Problem to solve. The required output is the stretch from the line containing "um negro de fumo com uma área de" through the line containing "рукава. Если нормирование" in the records below, unaltered and with no pictures.

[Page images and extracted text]
+ + +

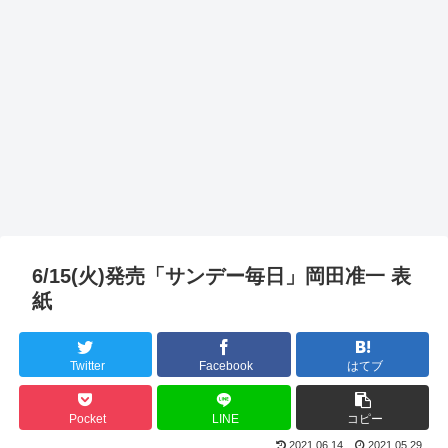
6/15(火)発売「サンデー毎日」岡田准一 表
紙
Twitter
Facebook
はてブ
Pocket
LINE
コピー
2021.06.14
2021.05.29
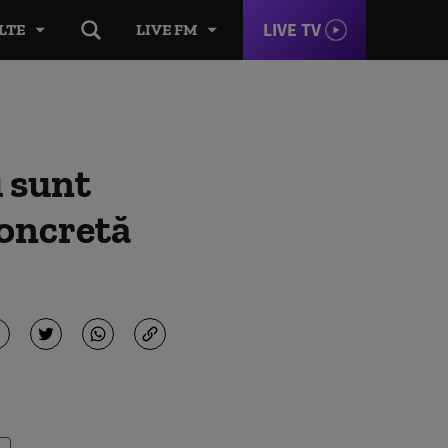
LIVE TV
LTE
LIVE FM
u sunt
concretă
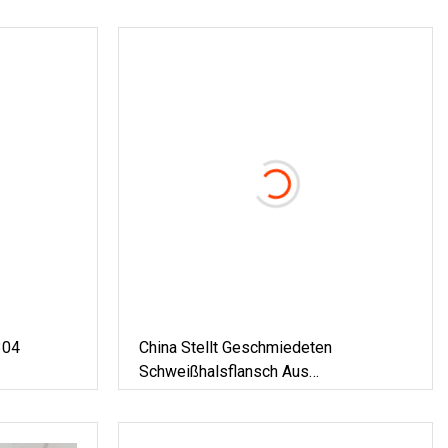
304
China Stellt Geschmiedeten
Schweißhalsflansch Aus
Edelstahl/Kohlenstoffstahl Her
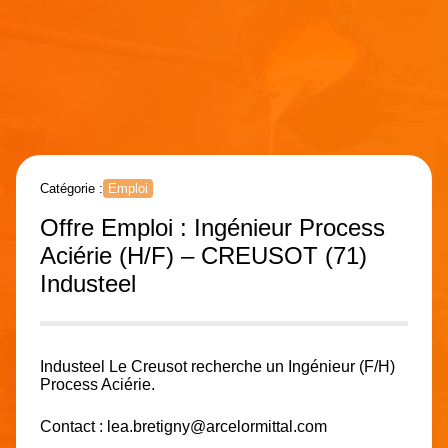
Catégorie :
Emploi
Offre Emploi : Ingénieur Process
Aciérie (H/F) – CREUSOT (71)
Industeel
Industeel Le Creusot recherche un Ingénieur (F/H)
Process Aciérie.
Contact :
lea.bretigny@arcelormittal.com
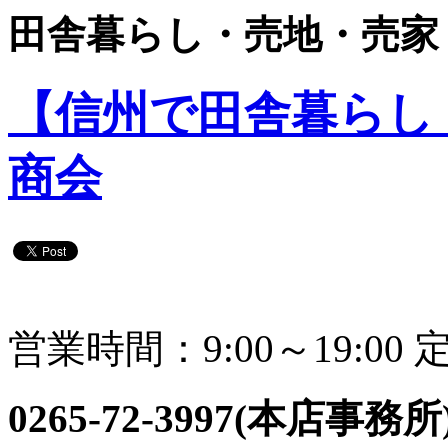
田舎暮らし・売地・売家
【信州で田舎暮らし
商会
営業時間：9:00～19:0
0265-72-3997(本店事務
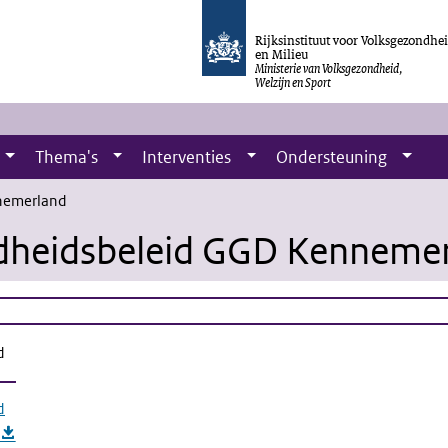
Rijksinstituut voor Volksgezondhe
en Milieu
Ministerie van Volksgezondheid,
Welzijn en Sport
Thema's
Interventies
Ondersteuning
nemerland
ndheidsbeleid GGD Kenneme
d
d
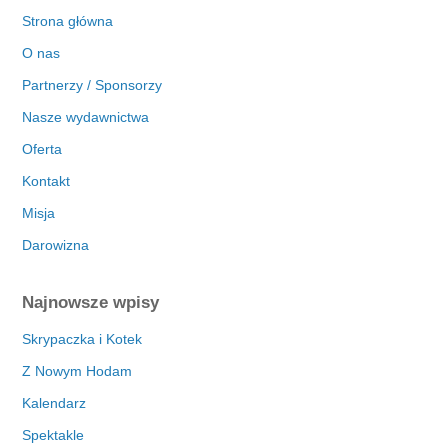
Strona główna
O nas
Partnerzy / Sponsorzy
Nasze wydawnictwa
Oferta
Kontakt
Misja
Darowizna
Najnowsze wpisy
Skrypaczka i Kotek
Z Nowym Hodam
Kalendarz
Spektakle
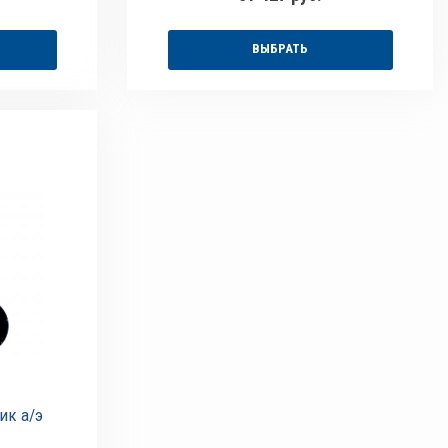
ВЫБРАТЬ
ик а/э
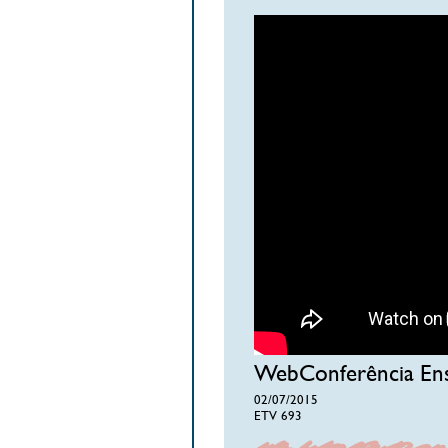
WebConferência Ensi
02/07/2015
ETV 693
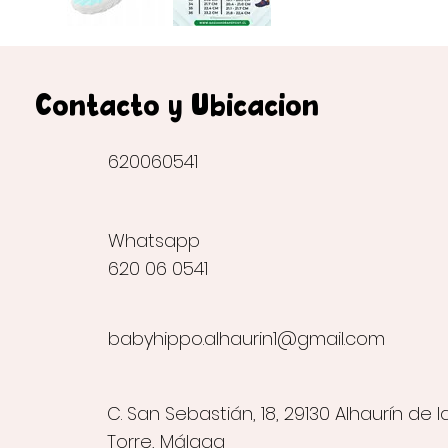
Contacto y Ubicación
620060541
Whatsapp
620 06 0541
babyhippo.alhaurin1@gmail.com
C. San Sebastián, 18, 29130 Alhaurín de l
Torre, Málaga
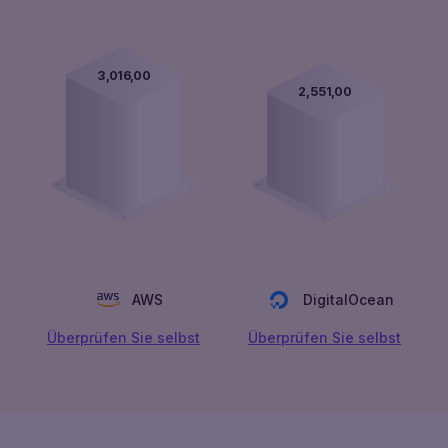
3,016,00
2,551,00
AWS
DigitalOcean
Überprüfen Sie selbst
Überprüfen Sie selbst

+ + +

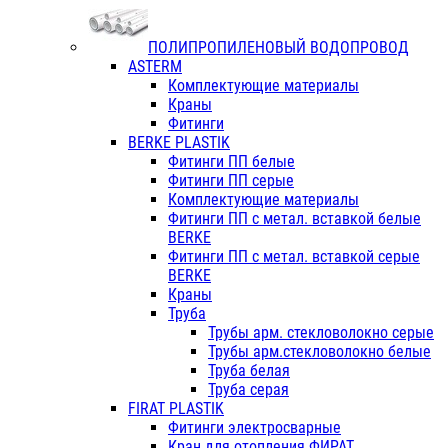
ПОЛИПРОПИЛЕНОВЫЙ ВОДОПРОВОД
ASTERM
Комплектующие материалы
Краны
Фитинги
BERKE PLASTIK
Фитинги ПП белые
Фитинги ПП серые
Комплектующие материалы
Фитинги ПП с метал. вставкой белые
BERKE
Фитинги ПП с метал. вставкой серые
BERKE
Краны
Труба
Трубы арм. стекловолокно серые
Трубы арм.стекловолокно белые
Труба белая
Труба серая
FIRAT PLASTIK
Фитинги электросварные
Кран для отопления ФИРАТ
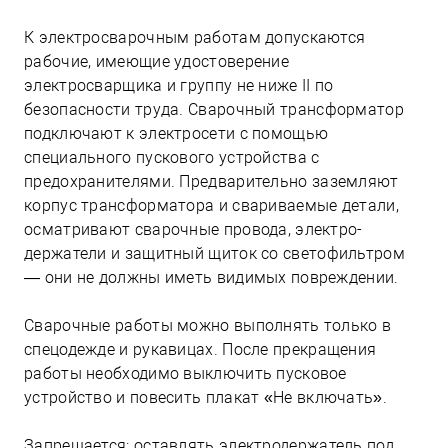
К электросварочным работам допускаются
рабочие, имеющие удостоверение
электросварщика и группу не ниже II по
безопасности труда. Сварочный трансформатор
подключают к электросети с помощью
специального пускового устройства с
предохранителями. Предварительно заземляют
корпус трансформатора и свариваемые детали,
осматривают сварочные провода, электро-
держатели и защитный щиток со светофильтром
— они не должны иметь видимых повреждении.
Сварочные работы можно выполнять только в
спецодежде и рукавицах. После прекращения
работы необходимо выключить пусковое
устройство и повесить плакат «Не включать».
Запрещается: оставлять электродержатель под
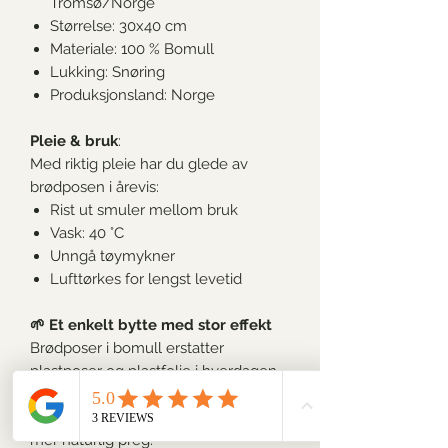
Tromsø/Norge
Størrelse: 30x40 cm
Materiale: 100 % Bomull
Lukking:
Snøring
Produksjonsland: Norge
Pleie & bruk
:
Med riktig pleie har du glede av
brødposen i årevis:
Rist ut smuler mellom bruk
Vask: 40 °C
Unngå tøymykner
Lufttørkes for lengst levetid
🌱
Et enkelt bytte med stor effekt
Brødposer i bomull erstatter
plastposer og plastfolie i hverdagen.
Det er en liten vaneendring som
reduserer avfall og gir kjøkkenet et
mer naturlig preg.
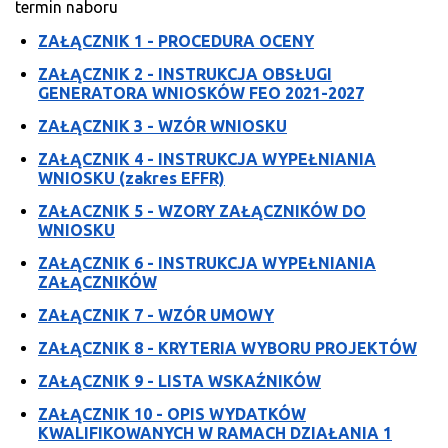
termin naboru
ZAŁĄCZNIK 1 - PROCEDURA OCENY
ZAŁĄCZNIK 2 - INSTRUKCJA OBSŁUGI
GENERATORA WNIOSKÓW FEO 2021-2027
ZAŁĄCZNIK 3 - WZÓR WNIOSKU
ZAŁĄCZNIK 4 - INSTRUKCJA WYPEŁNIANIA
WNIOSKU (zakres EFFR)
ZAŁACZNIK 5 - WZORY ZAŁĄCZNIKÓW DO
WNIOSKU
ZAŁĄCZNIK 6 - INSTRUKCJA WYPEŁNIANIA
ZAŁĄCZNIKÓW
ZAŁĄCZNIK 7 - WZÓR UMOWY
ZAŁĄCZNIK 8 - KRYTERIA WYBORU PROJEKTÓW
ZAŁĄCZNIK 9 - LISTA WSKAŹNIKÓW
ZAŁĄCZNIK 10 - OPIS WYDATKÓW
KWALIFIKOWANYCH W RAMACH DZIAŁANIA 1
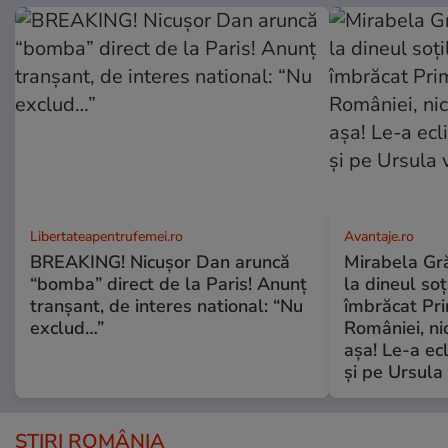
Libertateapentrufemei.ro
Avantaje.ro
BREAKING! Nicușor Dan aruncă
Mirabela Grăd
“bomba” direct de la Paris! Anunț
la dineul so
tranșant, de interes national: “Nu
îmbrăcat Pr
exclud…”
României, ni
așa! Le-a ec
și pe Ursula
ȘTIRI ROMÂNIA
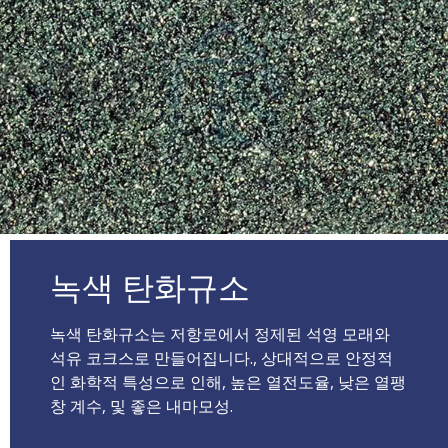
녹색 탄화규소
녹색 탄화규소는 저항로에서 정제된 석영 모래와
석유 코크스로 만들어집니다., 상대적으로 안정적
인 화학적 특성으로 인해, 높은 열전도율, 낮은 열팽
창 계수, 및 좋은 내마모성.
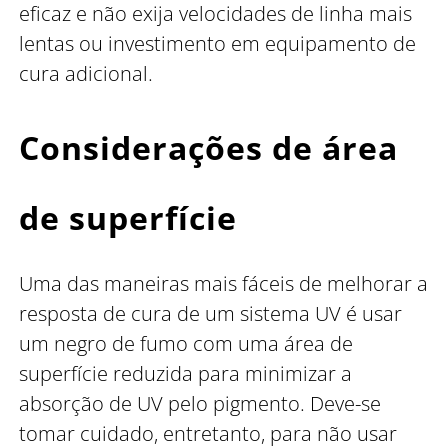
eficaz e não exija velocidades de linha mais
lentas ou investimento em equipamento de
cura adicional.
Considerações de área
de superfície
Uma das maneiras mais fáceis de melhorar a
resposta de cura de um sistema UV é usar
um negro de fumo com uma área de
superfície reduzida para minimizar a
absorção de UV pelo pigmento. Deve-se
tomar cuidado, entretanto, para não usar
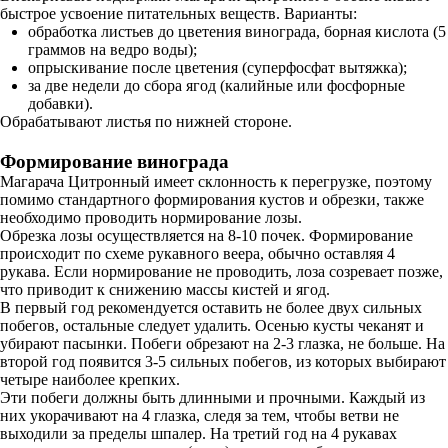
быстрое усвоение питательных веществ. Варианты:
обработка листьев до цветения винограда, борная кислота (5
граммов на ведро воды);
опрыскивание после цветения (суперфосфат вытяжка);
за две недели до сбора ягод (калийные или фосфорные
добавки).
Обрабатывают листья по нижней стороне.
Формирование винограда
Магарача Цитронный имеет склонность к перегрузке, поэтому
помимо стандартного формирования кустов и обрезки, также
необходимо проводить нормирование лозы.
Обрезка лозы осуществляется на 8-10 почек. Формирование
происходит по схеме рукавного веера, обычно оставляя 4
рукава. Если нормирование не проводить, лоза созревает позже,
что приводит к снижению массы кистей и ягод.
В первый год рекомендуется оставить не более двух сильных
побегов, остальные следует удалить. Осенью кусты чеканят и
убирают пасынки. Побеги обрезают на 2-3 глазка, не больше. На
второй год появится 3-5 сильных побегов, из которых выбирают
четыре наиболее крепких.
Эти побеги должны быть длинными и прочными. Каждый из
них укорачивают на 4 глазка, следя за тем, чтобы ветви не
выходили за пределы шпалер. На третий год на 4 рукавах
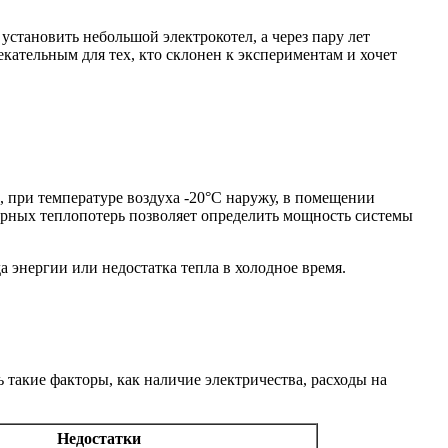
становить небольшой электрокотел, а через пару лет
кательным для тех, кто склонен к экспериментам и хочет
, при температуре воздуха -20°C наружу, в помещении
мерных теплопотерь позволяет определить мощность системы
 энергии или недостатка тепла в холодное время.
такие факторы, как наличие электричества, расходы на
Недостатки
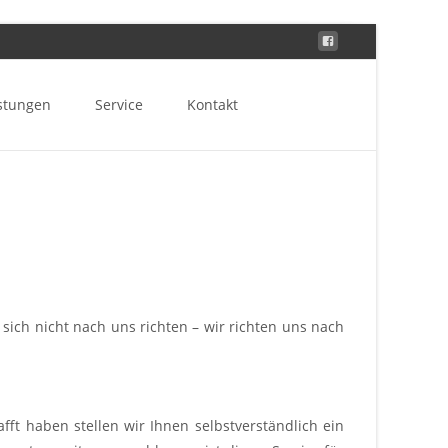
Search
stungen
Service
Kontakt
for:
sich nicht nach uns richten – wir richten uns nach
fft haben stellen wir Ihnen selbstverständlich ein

+ + +

Final answer.
um negro de fumo com uma área de
superfície reduzida para minimizar a
absorção de UV pelo pigmento. Deve-se
tomar cuidado, entretanto, para não usar
быстрое усвоение питательных веществ. Варианты:
обработка листьев до цветения винограда, борная кислота (5
граммов на ведро воды);
опрыскивание после цветения (суперфосфат вытяжка);
за две недели до сбора ягод (калийные или фосфорные
добавки).
Обрабатывают листья по нижней стороне.
Формирование винограда
Магарача Цитронный имеет склонность к перегрузке, поэтому
помимо стандартного формирования кустов и обрезки, также
необходимо проводить нормирование лозы.
Обрезка лозы осуществляется на 8-10 почек. Формирование
происходит по схеме рукавного веера, обычно оставляя 4
рукава. Если нормирование не проводить, лоза созревает позже,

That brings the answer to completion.